Training Extension: Residents in training have complementary but separate roles. As employees of the hospital system residents are provided with vacation and paid leave time in accordance with institutional leave policies and are entitled to additional protections including work accommodations and time off under federal, state, and local labor laws, as described briefly above. As trainees, residents are subject to the policies of the Accreditation Council of Graduate Medical Education (ACGME) regarding the training period and of the American Board of Psychiatry and Neurology (ABPN) regarding their post-graduate eligibility for specialty and subspecialty board certification.
The current ABPN policy on leave during training requires programs to offer 4 weeks of combined vacation and sick time each year as well as a one-time additional 12 week leave of absence for medical, parental, or caregiving needs. If the combination of vacation, sick time, and personal/family leave taken during training exceeds this amount, it may be necessary to extend the period of residency training in order to complete academic requirements and preserve the resident’s eligibility for board certification.
Residents are strongly encouraged to use the paid and unpaid leave available for them to take care of themselves and their families. We will work with the resident to minimize the duration of extended training as much as possible.
Moonlighting
Moonlighting is defined as compensated, medically-related work not related to the training program requirements. The department of neurology neither encourages nor discourages moonlighting. Of course, the primary responsibilities of our residents are to care for our patients and to learn the clinical and basic sciences of neurology. Moonlighting must not interfere with these, or with the resident’s fitness for work, and certainly must not compromise patient safety.
Moonlighting requests must be submitted via MedHub. They are reviewed first by the Neurology Program Director and then the GME administration. The Neurology Program Director has discretion to deny moonlighting requests if the resident is not compliant with administrative and/or clinical expectations of the residency program or is otherwise not in good standing. Only after approval by both can the moonlighting commence.

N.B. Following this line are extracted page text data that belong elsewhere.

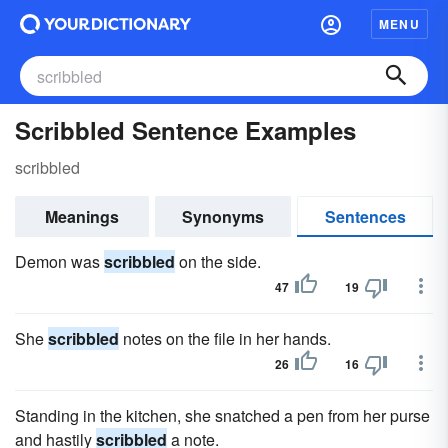
MENU
Scribbled Sentence Examples
scribbled
Meanings
Synonyms
Sentences
Demon was
scribbled
on the side.
47
19
She
scribbled
notes on the file in her hands.
26
16
Standing in the kitchen, she snatched a pen from her purse
and hastily
scribbled
a note.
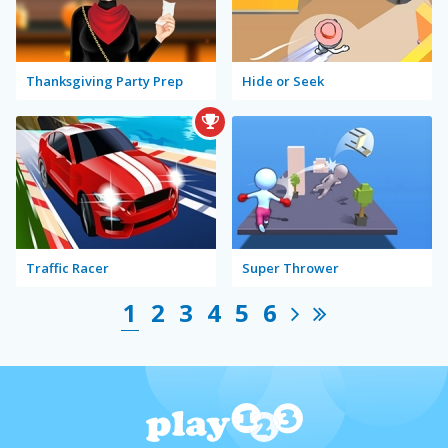
Thanksgiving Party Prep
Hide or Seek
Traffic Racer
Super Thrower
1
2
3
4
5
6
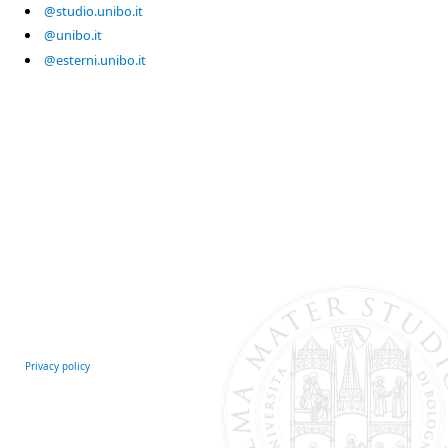
@studio.unibo.it
@unibo.it
@esterni.unibo.it
Privacy policy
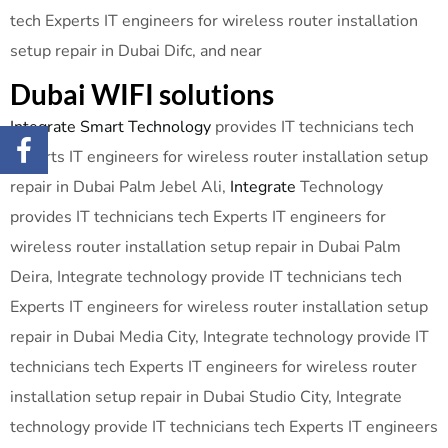
tech Experts IT engineers for wireless router installation
setup repair in Dubai Difc, and near
Dubai WIFI solutions
Integrate Smart Technology
provides IT technicians tech
Experts IT engineers for wireless router installation setup
repair in Dubai Palm Jebel Ali,
Integrate
Technology
provides IT technicians tech Experts IT engineers for
wireless router installation setup repair in Dubai Palm
Deira, Integrate technology provide IT technicians tech
Experts IT engineers for wireless router installation setup
repair in Dubai Media City, Integrate technology provide IT
technicians tech Experts IT engineers for wireless router
installation setup repair in Dubai Studio City, Integrate
technology provide IT technicians tech Experts IT engineers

Time spent by residents in moonlighting must be counted toward the 80-hour maximum weekly limit; all moonlighting hours must be logged in MedHub as part of the weekly work hours.
PLEASE NOTE: UW Health GME does not provide liability coverage for moonlighting activities, whether internal or external. The resident or the employer where the moonlighting takes place must provide liability coverage for the moonlighting activities.
Moonlighting Restrictions:
- PGY-1 residents are not permitted to moonlight (ACGME rule)
- The State of Wisconsin Medical Examining Board requires that residents moonlighting in patient care outside of their training program have a full, unrestricted medical license. That is, one cannot moonlight under the Resident Education License that most residents initially obtain.
- Clinical moonlighting within UW Health (including SwedishAmerican Hospital/UW Northern Illinois and Meriter Hospital) will only be approved if the resident meets UW Health Medical Staff requirements for independent practice and obtains medical staff privileges independently. In addition, the clinical work performed must be distinct from the clinic work required as part of the training program. There may be additional restrictions on allowable billing for inpatient services for trainees attempting to moonlight internally. Internal moonlighting by neurology residents is very rare. The program will work with the resident and the UW Health Compliance Department on a case-by-case basis if an opportunity does arise.